Aim of the task: The entries below should be transcribed in their entirety, exactly as written.
-- Records shown follows --
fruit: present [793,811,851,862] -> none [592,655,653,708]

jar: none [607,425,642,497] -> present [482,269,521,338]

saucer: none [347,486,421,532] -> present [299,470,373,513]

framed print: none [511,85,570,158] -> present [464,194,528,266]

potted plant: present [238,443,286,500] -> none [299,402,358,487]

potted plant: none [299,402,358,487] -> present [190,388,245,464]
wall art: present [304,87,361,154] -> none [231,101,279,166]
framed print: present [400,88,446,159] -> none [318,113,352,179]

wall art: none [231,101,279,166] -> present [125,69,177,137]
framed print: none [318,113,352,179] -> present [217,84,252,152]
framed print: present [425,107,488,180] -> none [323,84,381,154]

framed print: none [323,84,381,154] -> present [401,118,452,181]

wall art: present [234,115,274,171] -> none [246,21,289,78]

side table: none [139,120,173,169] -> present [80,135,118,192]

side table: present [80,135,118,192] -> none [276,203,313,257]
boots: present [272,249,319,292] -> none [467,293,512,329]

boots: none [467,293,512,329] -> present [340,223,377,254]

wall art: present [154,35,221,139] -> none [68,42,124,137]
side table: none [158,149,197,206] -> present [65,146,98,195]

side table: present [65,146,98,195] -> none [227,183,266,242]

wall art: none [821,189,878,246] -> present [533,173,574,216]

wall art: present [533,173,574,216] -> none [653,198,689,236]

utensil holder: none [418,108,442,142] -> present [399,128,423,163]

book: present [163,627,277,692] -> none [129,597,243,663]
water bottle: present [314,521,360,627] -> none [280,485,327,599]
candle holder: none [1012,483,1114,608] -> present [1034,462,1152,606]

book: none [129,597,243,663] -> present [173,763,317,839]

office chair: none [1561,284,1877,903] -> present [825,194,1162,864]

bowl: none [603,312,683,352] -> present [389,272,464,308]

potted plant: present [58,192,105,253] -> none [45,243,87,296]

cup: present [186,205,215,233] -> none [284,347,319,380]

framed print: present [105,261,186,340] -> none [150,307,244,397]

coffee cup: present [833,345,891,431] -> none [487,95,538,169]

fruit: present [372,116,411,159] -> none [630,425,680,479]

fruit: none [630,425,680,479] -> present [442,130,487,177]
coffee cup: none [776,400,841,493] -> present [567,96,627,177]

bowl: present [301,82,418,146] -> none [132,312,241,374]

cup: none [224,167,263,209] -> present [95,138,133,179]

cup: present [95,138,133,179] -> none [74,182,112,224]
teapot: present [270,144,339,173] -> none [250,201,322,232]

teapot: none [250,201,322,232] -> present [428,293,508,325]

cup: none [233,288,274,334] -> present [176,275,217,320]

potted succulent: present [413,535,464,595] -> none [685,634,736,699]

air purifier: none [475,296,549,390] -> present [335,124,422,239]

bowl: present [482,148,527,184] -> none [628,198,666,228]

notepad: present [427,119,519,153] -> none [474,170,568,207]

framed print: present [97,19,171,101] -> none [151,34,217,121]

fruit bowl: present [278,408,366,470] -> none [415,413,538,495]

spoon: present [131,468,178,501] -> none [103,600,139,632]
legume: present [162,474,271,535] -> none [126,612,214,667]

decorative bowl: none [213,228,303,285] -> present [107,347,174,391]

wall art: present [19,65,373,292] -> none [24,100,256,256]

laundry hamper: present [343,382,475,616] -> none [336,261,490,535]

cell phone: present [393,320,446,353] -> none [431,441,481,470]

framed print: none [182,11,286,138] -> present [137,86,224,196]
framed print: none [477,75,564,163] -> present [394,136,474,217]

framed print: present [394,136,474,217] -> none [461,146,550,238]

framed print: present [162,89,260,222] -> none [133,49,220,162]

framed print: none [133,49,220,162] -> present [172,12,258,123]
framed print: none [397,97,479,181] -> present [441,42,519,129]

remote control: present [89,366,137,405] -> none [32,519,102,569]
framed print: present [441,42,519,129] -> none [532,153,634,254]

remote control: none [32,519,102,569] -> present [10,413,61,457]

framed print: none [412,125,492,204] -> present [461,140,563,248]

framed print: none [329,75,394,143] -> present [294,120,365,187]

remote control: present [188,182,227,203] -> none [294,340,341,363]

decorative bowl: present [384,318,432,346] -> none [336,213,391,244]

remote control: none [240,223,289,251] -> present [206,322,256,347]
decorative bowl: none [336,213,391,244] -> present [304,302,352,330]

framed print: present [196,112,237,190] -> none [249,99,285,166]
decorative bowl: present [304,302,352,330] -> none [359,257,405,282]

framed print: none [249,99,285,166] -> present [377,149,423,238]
-- Records shown concluded --
Exercise response:
fruit: present [793,811,851,862] -> none [592,655,653,708]

jar: none [607,425,642,497] -> present [482,269,521,338]

saucer: none [347,486,421,532] -> present [299,470,373,513]

framed print: none [511,85,570,158] -> present [464,194,528,266]

potted plant: present [238,443,286,500] -> none [299,402,358,487]

potted plant: none [299,402,358,487] -> present [190,388,245,464]
wall art: present [304,87,361,154] -> none [231,101,279,166]
framed print: present [400,88,446,159] -> none [318,113,352,179]

wall art: none [231,101,279,166] -> present [125,69,177,137]
framed print: none [318,113,352,179] -> present [217,84,252,152]
framed print: present [425,107,488,180] -> none [323,84,381,154]

framed print: none [323,84,381,154] -> present [401,118,452,181]

wall art: present [234,115,274,171] -> none [246,21,289,78]

side table: none [139,120,173,169] -> present [80,135,118,192]

side table: present [80,135,118,192] -> none [276,203,313,257]
boots: present [272,249,319,292] -> none [467,293,512,329]

boots: none [467,293,512,329] -> present [340,223,377,254]

wall art: present [154,35,221,139] -> none [68,42,124,137]
side table: none [158,149,197,206] -> present [65,146,98,195]

side table: present [65,146,98,195] -> none [227,183,266,242]

wall art: none [821,189,878,246] -> present [533,173,574,216]

wall art: present [533,173,574,216] -> none [653,198,689,236]

utensil holder: none [418,108,442,142] -> present [399,128,423,163]

book: present [163,627,277,692] -> none [129,597,243,663]
water bottle: present [314,521,360,627] -> none [280,485,327,599]
candle holder: none [1012,483,1114,608] -> present [1034,462,1152,606]

book: none [129,597,243,663] -> present [173,763,317,839]

office chair: none [1561,284,1877,903] -> present [825,194,1162,864]

bowl: none [603,312,683,352] -> present [389,272,464,308]

potted plant: present [58,192,105,253] -> none [45,243,87,296]

cup: present [186,205,215,233] -> none [284,347,319,380]

framed print: present [105,261,186,340] -> none [150,307,244,397]

coffee cup: present [833,345,891,431] -> none [487,95,538,169]

fruit: present [372,116,411,159] -> none [630,425,680,479]

fruit: none [630,425,680,479] -> present [442,130,487,177]
coffee cup: none [776,400,841,493] -> present [567,96,627,177]

bowl: present [301,82,418,146] -> none [132,312,241,374]

cup: none [224,167,263,209] -> present [95,138,133,179]

cup: present [95,138,133,179] -> none [74,182,112,224]
teapot: present [270,144,339,173] -> none [250,201,322,232]

teapot: none [250,201,322,232] -> present [428,293,508,325]

cup: none [233,288,274,334] -> present [176,275,217,320]

potted succulent: present [413,535,464,595] -> none [685,634,736,699]

air purifier: none [475,296,549,390] -> present [335,124,422,239]

bowl: present [482,148,527,184] -> none [628,198,666,228]

notepad: present [427,119,519,153] -> none [474,170,568,207]

framed print: present [97,19,171,101] -> none [151,34,217,121]

fruit bowl: present [278,408,366,470] -> none [415,413,538,495]

spoon: present [131,468,178,501] -> none [103,600,139,632]
legume: present [162,474,271,535] -> none [126,612,214,667]

decorative bowl: none [213,228,303,285] -> present [107,347,174,391]

wall art: present [19,65,373,292] -> none [24,100,256,256]

laundry hamper: present [343,382,475,616] -> none [336,261,490,535]

cell phone: present [393,320,446,353] -> none [431,441,481,470]

framed print: none [182,11,286,138] -> present [137,86,224,196]
framed print: none [477,75,564,163] -> present [394,136,474,217]

framed print: present [394,136,474,217] -> none [461,146,550,238]

framed print: present [162,89,260,222] -> none [133,49,220,162]

framed print: none [133,49,220,162] -> present [172,12,258,123]
framed print: none [397,97,479,181] -> present [441,42,519,129]

remote control: present [89,366,137,405] -> none [32,519,102,569]
framed print: present [441,42,519,129] -> none [532,153,634,254]

remote control: none [32,519,102,569] -> present [10,413,61,457]

framed print: none [412,125,492,204] -> present [461,140,563,248]

framed print: none [329,75,394,143] -> present [294,120,365,187]

remote control: present [188,182,227,203] -> none [294,340,341,363]

decorative bowl: present [384,318,432,346] -> none [336,213,391,244]

remote control: none [240,223,289,251] -> present [206,322,256,347]
decorative bowl: none [336,213,391,244] -> present [304,302,352,330]

framed print: present [196,112,237,190] -> none [249,99,285,166]
decorative bowl: present [304,302,352,330] -> none [359,257,405,282]

framed print: none [249,99,285,166] -> present [377,149,423,238]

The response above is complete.